Since the charge is defined as
$$ Q = \int \!\!\text{d}^3x\;j^0(x^\mu) $$
it will no longer depend on $x^i$ after the integration. Therefore $[Q,P^i]=0$. As for $\mu=0$:
$$ \begin{align} [Q,P^0]f &= QP^0f-P^0Qf\\ &= \text{i}Q\frac{\partial f}{\partial t} - \text{i}\frac{\partial}{\partial t} (Qf)\\ &= \text{i}Q\frac{\partial f}{\partial t} - \text{i}\frac{\partial Q}{\partial t} f - \text{i}Q\frac{\partial f}{\partial t}\\ &= - \text{i}\frac{\partial Q}{\partial t} f \\ &= -\text{i}\int\!\!\text{d}^3x\;\frac{\partial j^0(x)}{\partial t}\;\cdot f\qquad(\text{use }\partial_\mu j^\mu=0)\\ &= -\text{i}\int\!\!\text{d}^3x\;\vec\nabla\vec j\;\cdot f\\ &= -\text{i}\int _{\partial V} \text{d}^2\vec A\; \vec j\;\cdot f\\ &\propto j(x) \text{ at the boundary} \to 0 \end{align}$$
The charge of any particle, or any charged object, does not depend on its position, where it is placed.
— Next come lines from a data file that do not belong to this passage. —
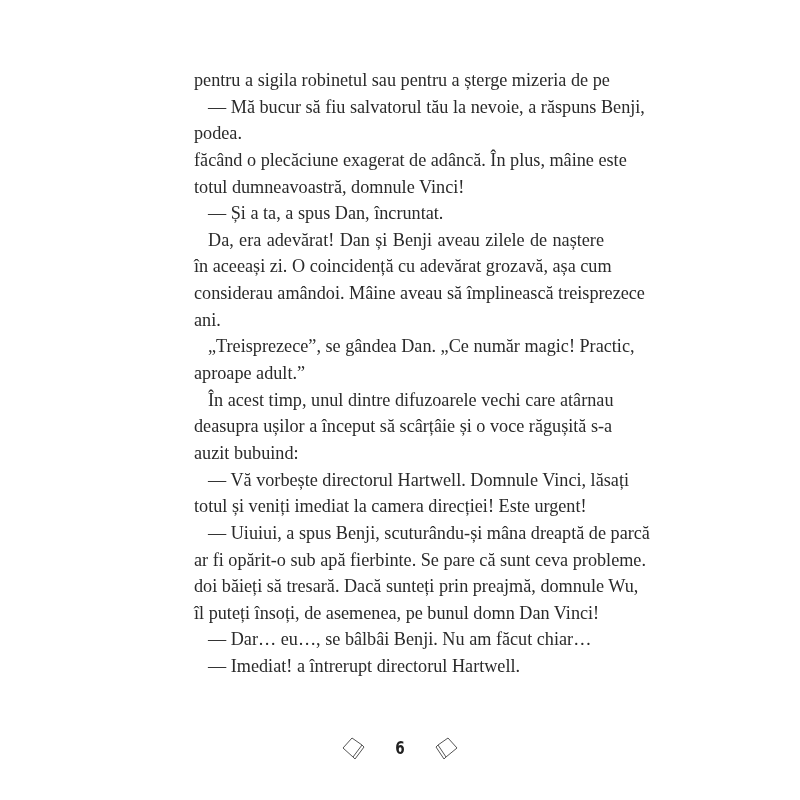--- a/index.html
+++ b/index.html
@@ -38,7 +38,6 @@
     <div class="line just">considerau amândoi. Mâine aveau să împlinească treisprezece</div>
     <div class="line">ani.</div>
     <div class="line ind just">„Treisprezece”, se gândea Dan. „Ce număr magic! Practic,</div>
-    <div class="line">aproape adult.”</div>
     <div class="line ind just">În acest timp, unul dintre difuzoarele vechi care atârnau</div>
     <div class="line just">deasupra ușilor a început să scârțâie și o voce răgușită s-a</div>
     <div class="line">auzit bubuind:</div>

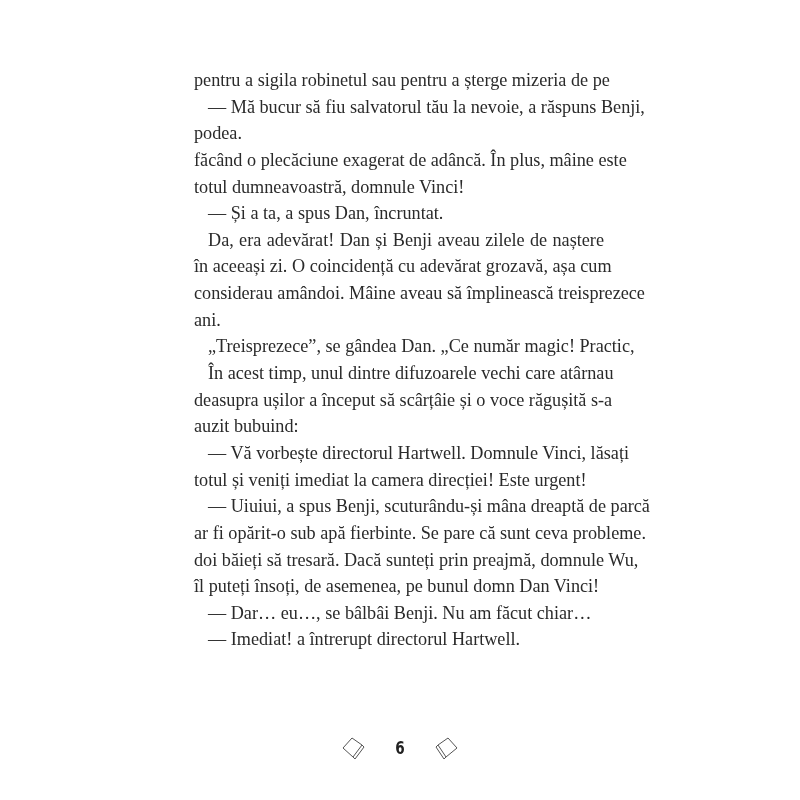--- a/index.html
+++ b/index.html
@@ -49,6 +49,7 @@
     <div class="line">îl puteți însoți, de asemenea, pe bunul domn Dan Vinci!</div>
     <div class="line ind">— Dar… eu…, se bâlbâi Benji. Nu am făcut chiar…</div>
     <div class="line ind">— Imediat! a întrerupt directorul Hartwell.</div>
+    <div class="line ind">Apoi difuzorul a scârțâit din nou și a tăcut.</div>
   </div>
 
 <div class="footer">

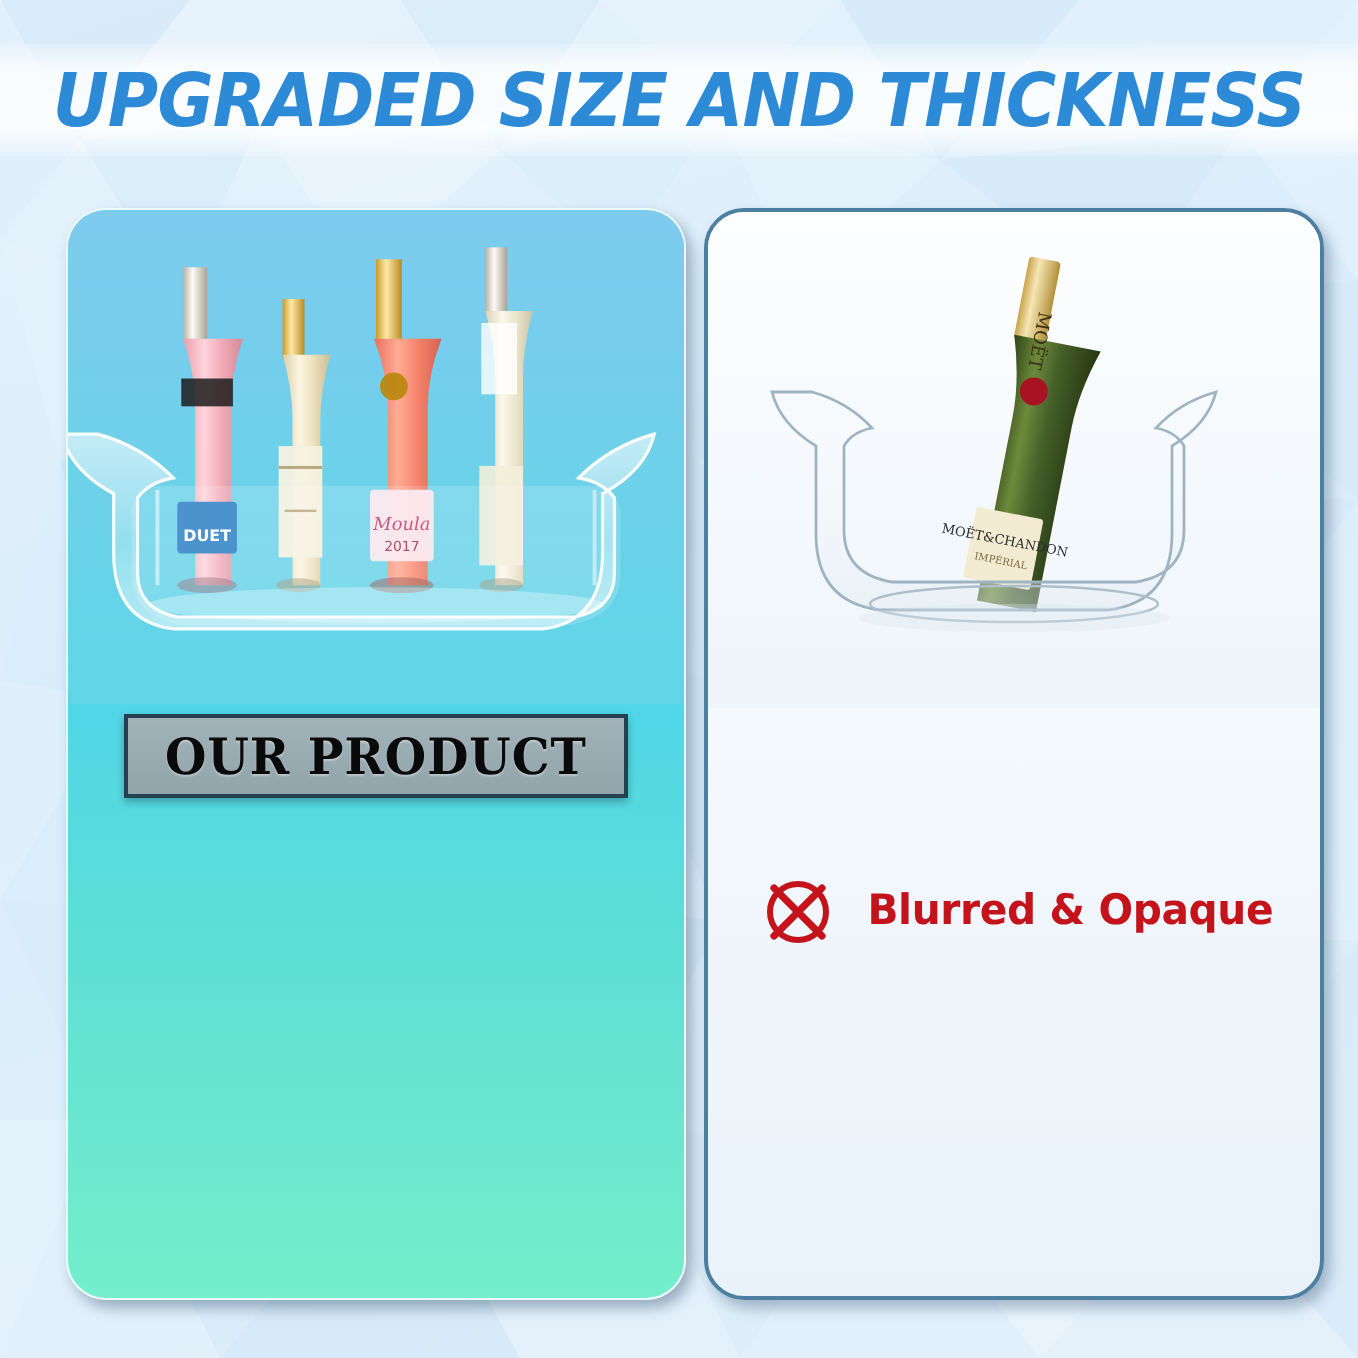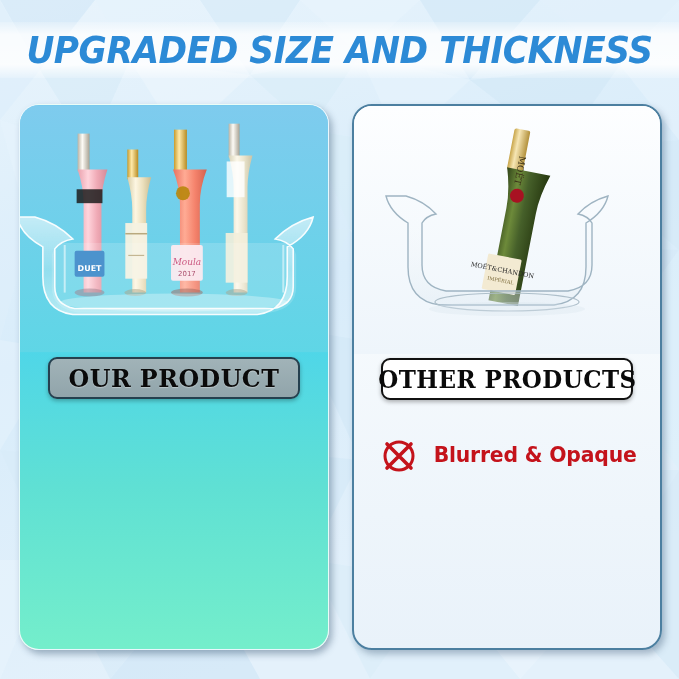--- a/index.html
+++ b/index.html
@@ -46,7 +46,7 @@
     overflow:hidden;
   }
   .panel-left{
-    left:19px;
+    left:33px;
     background:linear-gradient(to bottom,#77c9ee 0%, #62cdf0 22%, #4fd6e8 45%, #5fe0d4 70%, #74eecb 100%);
     border:1px solid rgba(255,255,255,.85);
     box-shadow:3px 4px 7px rgba(40,70,100,.40);

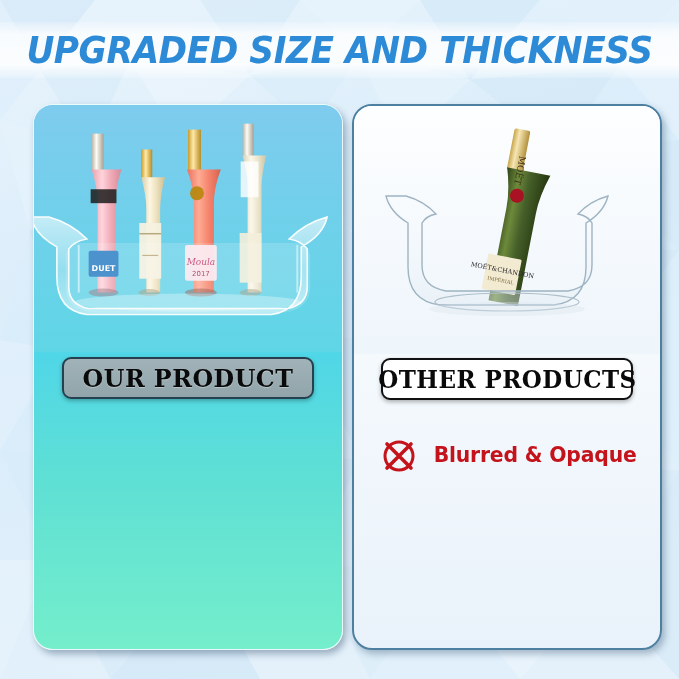--- a/index.html
+++ b/index.html
@@ -80,7 +80,7 @@
   .badge-ourproduct{
     background:linear-gradient(to bottom, rgba(168,176,180,.92), rgba(150,160,166,.92));
     border:2px solid #25404f;
-    border-radius:9px;
+    border-radius:0;
     box-shadow:0 2px 4px rgba(0,0,0,.28);
   }
   .badge-ourproduct .badge-text{ transform:scaleX(.95); text-shadow:0 1px 1px rgba(255,255,255,.35); }

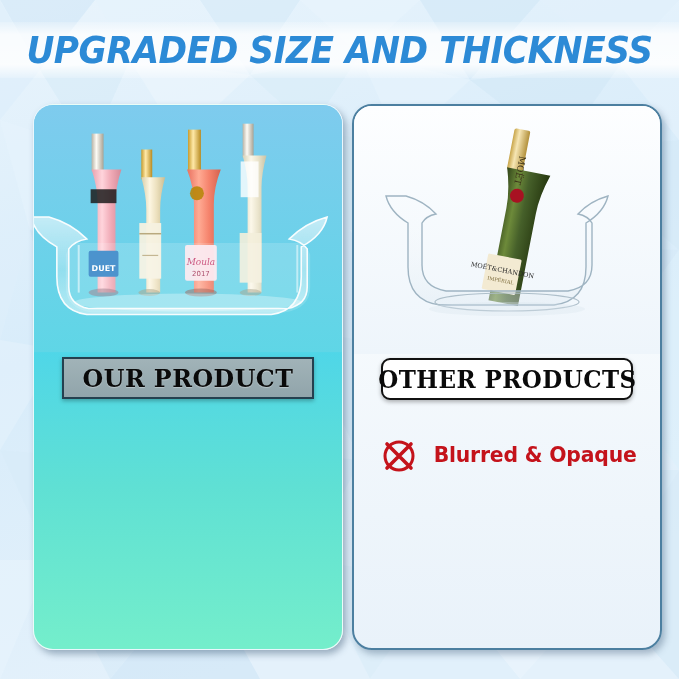--- a/index.html
+++ b/index.html
@@ -333,9 +333,6 @@
       </svg>
     </div>
 
-    <div class="badge badge-otherproducts">
-      <span class="badge-text">OTHER PRODUCTS</span>
-    </div>
 
     <div class="features">
       <div class="feature">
That's what translation invariance means. Indeed, it would be a strange world if for a given object the value of its charge changes as we move around the room.
On a more abstract level, translation invariance has to do with spacetime symmetries, while charge (and its conservation) has to do with the so called internal symmetries. The two act on different spaces, in a sense they do not mix, therefore their generators have to commute.